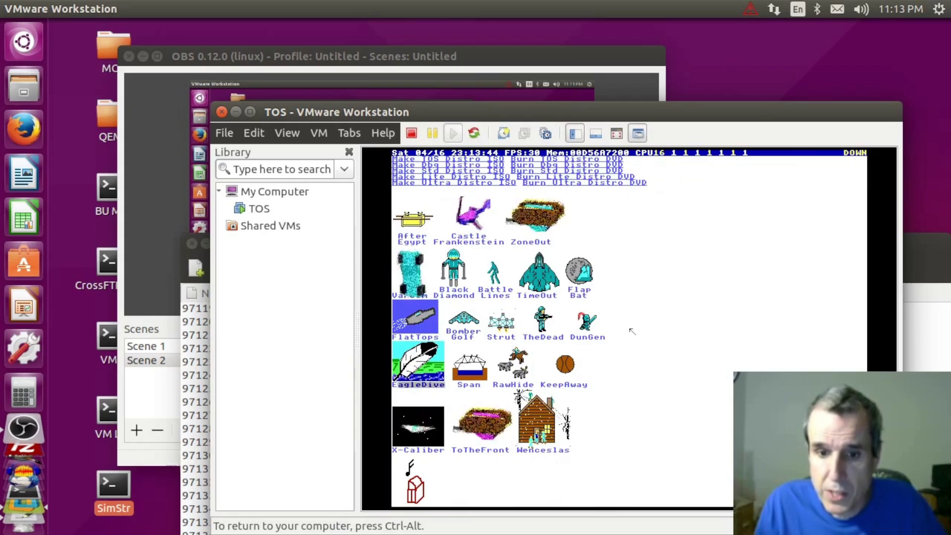
key(Up)
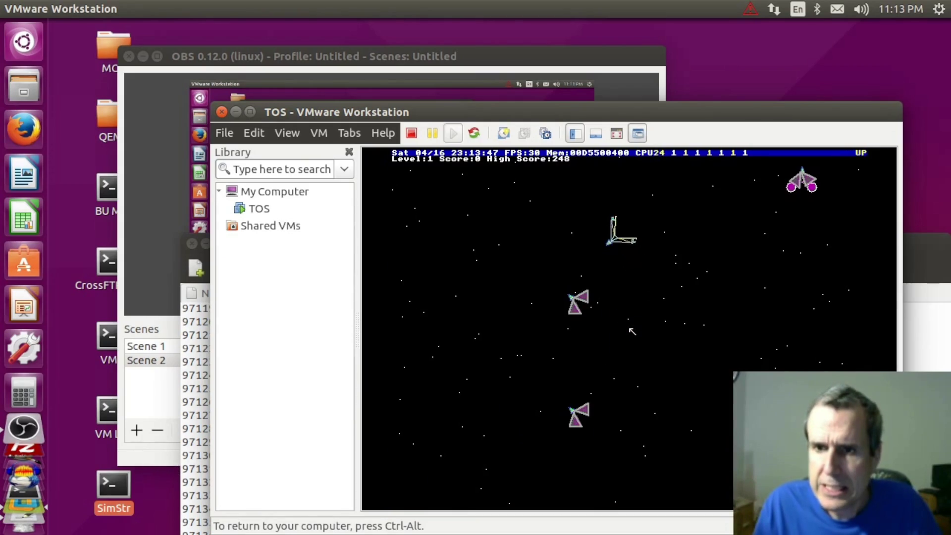
key(space)
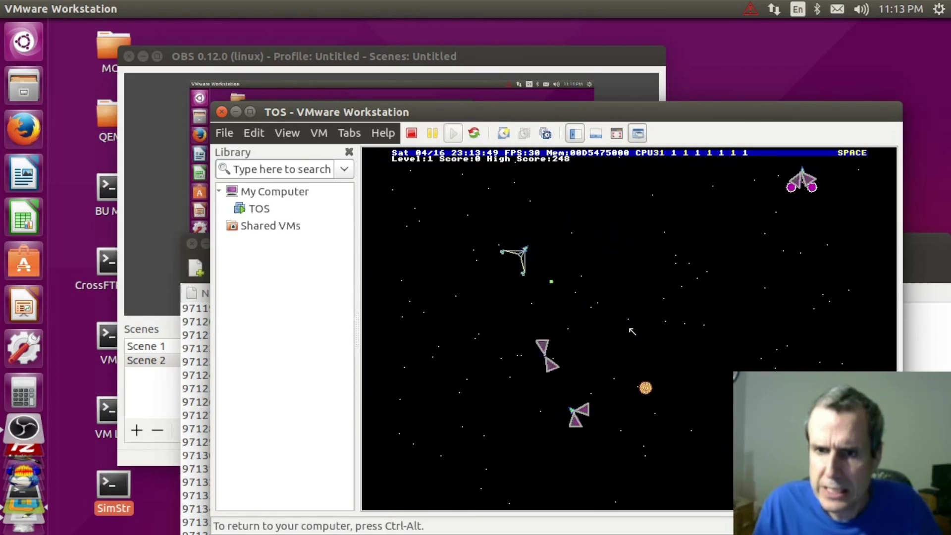
key(shift+Escape)
key(shift+Escape)
- Leave the personal menu showing, release input to the host and bring up Firefox on the TempleOS site
key(Down)
key(Down)
key(Down)
key(Down)
key(Down)
key(Down)
key(ctrl+alt)
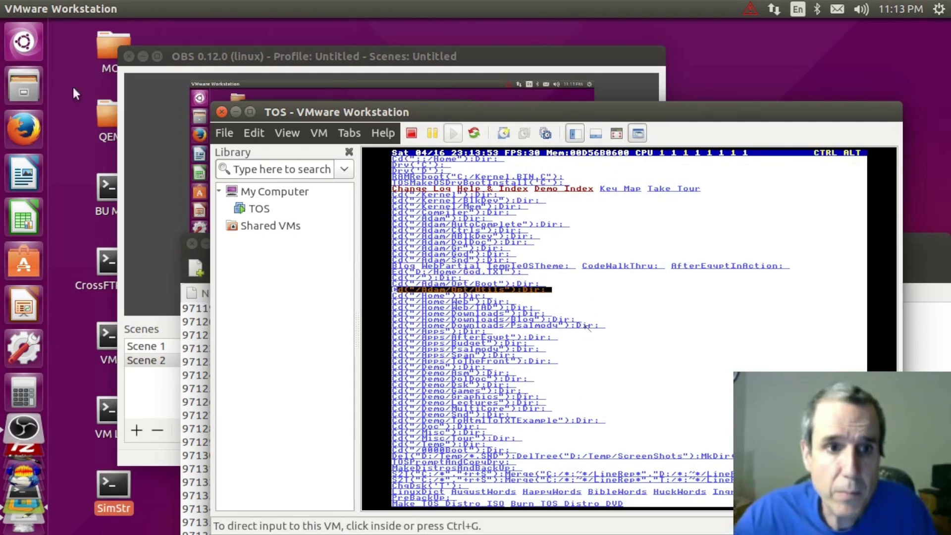
click(19, 132)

• • • • •

● Task details
All the material shown above is to be copied exactly, with no pictures carried over.

● Exercise output
key(Up)
key(space)
key(shift+Escape)
key(shift+Escape)
- Leave the personal menu showing, release input to the host and bring up Firefox on the TempleOS site
key(Down)
key(Down)
key(Down)
key(Down)
key(Down)
key(Down)
key(ctrl+alt)
click(19, 132)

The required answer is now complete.